■ **EXTRACT PROVIDED**:
|---|

Paint that probably won't work: Indoor (Interior) wall paint, stains. 
Paint that is more likely to work: Outdoor (Exterior) paint, Enamel, Kitchen and bathroom paint. 
If you can get paint that is specific for the material you are painting, that is the best way to go. Krylon Fusion is intended for plastics, and many people are painting PVC. Plasti-Dip is a product that can be used on the handles of tools (often steel) to provide a better grip. It is a very thick material.


----------



## someoldguy (Feb 26, 2014)

Rather than paint , what about something like this ?
Techflex F6 Semi-rigid Wrappable Split Braided Sleeving 3/8" - Black by Techflex


----------



## Nordic (Nov 11, 2003)

Not sure about the safety aspect but rustoleum also sells vinyl spray paint as well as one for plastics, I would assume both would have a flexing agent, not sure which would stick better.

I used the white plastics paint before, and it is quite nice to work with... for a can.


----------



## mistergreen (Dec 9, 2006)

Any paint meant for *plastic* is fine. It' a polymer bonding formula.


----------



## MChambers (May 26, 2009)

*Strange*



bigtoyzny said:


> I looked it up online & it says that home depot, lowe's & ace, all carry plastidip by special order only. So I'll have to talk too them about that. I'll save the enamel paint for any rigid plastic tubes or pipes that I need to put in. thanx to all for the help.


Home Depot near me (Washington DC) carries plastidip. I don't know if it will stick to a cord.


----------



## Method (Feb 13, 2011)

Liquid electrical tape is semi-flexible and I've used it in tanks with no apparent ill effects.


----------



## AquaAurora (Jul 10, 2013)

You can buy specialty tubing online that is black, no help for the heater cord.. curious what you have as most heaters have black cords already


----------

|---|

■ **STORED DATA**:

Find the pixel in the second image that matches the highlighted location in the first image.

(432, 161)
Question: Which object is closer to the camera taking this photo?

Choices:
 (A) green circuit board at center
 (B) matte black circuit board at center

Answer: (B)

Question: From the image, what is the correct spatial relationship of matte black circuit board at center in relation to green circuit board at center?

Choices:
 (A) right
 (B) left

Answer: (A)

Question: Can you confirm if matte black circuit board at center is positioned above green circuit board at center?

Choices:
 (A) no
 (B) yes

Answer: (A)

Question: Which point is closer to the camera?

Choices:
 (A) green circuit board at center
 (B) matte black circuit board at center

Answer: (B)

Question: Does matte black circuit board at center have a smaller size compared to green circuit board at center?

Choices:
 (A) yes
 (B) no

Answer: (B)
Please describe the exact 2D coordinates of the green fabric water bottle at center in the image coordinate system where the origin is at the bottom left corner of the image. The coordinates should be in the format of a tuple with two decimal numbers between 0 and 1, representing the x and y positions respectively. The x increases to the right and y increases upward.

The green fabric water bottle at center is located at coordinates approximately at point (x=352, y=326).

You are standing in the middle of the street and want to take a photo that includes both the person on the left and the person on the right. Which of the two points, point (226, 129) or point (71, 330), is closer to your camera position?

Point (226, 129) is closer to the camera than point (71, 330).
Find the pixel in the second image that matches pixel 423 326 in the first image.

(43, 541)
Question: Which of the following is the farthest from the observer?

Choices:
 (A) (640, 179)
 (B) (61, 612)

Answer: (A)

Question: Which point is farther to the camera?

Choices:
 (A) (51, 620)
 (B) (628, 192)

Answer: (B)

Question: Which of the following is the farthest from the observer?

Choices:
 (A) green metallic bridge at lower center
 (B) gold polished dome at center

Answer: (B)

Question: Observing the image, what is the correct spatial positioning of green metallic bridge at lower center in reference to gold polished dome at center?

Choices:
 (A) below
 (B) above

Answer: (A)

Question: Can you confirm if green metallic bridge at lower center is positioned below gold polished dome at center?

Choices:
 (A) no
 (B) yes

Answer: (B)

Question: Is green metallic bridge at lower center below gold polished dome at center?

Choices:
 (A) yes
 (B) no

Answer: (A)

|---|

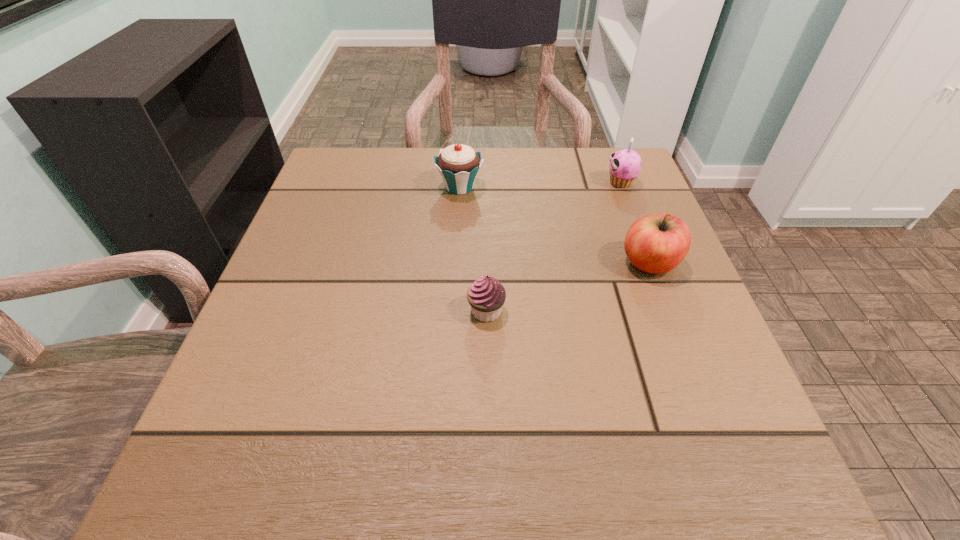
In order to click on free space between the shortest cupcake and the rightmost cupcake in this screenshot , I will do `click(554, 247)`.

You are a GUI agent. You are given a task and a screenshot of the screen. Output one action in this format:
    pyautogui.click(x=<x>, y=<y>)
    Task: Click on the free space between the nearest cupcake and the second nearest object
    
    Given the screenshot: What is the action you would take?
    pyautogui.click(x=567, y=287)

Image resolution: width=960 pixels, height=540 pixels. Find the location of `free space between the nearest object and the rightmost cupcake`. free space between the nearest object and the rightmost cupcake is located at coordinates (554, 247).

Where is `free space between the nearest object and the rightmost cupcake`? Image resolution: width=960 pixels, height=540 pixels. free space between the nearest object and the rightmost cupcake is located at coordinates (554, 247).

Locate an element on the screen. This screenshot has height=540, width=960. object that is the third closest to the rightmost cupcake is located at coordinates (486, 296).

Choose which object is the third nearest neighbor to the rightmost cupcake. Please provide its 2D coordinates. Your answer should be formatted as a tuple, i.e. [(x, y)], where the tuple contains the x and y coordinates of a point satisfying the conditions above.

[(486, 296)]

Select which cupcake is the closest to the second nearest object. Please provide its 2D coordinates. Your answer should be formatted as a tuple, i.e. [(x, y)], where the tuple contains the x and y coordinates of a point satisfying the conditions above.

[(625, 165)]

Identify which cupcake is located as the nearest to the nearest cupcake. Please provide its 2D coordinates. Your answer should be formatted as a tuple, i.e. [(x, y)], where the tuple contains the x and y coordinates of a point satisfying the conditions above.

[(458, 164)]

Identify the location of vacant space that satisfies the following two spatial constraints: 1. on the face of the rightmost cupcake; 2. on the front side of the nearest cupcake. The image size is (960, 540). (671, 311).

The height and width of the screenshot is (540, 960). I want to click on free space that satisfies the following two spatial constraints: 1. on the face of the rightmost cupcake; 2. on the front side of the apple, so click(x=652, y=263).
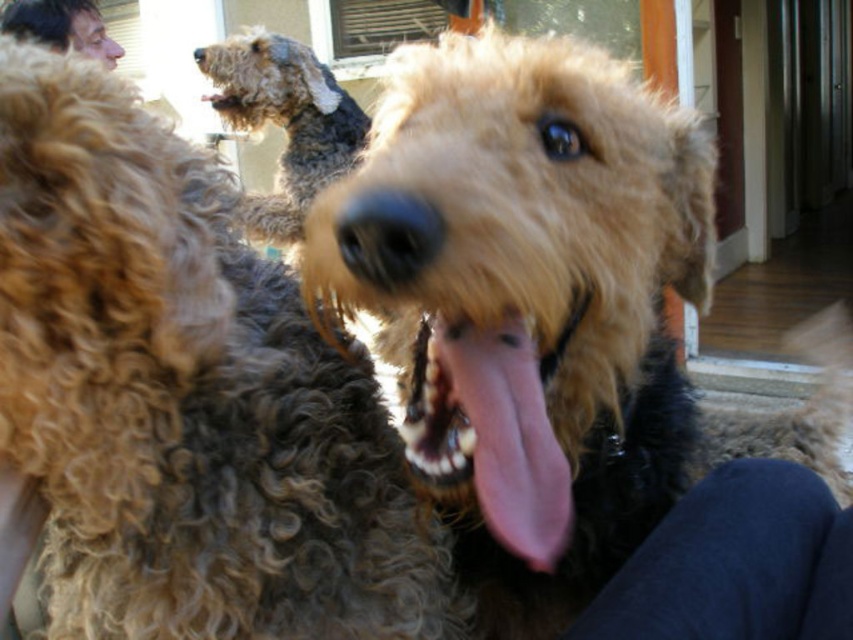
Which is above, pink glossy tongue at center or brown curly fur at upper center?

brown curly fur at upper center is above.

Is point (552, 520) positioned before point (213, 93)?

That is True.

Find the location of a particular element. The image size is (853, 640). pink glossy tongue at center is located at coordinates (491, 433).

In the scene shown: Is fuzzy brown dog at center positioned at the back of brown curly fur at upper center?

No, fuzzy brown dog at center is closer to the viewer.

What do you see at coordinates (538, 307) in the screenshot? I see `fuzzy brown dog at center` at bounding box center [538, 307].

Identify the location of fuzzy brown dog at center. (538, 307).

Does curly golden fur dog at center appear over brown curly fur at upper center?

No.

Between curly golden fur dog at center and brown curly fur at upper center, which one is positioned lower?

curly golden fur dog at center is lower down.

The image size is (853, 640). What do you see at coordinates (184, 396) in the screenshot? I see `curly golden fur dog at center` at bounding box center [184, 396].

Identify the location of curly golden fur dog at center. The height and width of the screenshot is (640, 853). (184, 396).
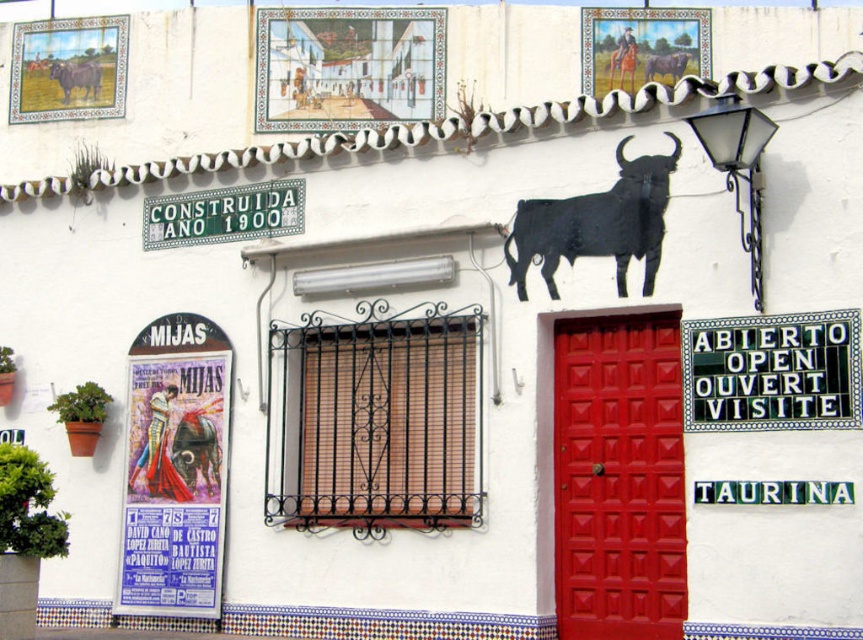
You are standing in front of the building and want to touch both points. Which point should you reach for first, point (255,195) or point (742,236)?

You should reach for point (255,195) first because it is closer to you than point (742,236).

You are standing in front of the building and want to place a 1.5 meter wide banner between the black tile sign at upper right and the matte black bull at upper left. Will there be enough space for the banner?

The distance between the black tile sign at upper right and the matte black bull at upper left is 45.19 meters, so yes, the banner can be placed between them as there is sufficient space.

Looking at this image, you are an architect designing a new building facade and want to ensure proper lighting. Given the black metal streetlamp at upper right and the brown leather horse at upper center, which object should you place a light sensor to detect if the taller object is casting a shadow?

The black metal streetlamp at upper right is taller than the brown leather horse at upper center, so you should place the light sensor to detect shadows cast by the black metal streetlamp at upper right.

|---|

■ **ACTIONS TO TAKE**:
a) In the forum thread, what is Krylon Fusion intended for?
b) Return the part of the forum thread that opens with the words containing "## Nordic (Nov" and closes with "(Dec 9, 2006)".

■ **ANSWERS PER TASK**:
a) Plastics.

b)
## Nordic (Nov 11, 2003)

Not sure about the safety aspect but rustoleum also sells vinyl spray paint as well as one for plastics, I would assume both would have a flexing agent, not sure which would stick better.

I used the white plastics paint before, and it is quite nice to work with... for a can.


----------



## mistergreen (Dec 9, 2006)